Exposure to polluted air, water and soil caused nine million premature deaths in 2015, according to a report published Thursday in The Lancet.

The causes of death vary — cancer, lung disease, heart disease. The report links them to pollution, drawing upon previous studies that show how pollution is tied to a wider range of diseases than previously thought.

Those studies observed populations exposed to pollutants and compared them to people not exposed. The studies have shown that pollution can be an important cause of diseases — many of them potentially fatal — including asthma, cancer, neurodevelopmental disorders, birth defects in children, heart disease, stroke and lung disease.

The nine million figure adds up to 16 percent of all deaths worldwide, killing three times more people than AIDS, tuberculosis and malaria combined. Pollution is responsible for 15 times more deaths than wars and all other forms of violence.

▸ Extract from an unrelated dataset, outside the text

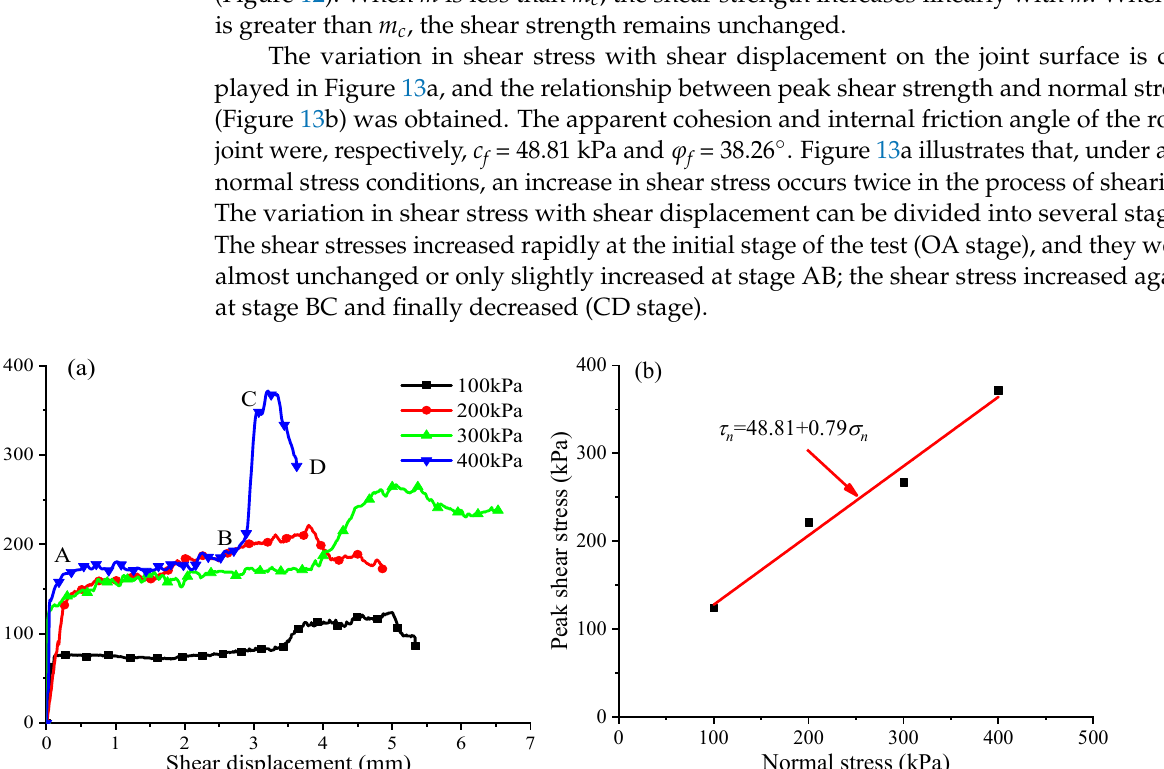
Figure 12. Failure modes of rock joints during direct shear test. ( a ) Joint matching; ( b ) Dilatancy failure; ( c ) Fracture failure. The aspect ratio of the local convex area is m = h / l , and the dilatancy is δ .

“No country is unaffected,” the report notes. But 92 percent of those deaths occurred in low- and middle-income countries.

“Pollution in rapidly developing countries is just getting worse and worse and worse. And it isn’t getting the attention it deserves. It needed to be rigorously studied,” says Dr. Philip Landrigan, pediatrician and professor of environmental medicine and global health at the Icahn School of Medicine at Mount Sinai. He is the lead author of the Lancet Commission on Pollution and Health along with Richard Fuller, president of Pure Earth, which works to clean up pollution in poor countries.

We talked with Landrigan about the commission’s findings.

Why do this study now?

The issue has come of age. Richard Fuller and I have worked in environmental health for a long time. Richard works with USAID and counterparts to clean up hazardous waste. I’m a pediatrician studying effects of pollution on health. We have deep roots in this area. We wanted to rigorously study the problem and marshal the evidence. We brought in these authors with a range of expertise to work on a report to try to translate science into policy. We wanted to look at disease, but also the intersection of pollution with economics and social injustice.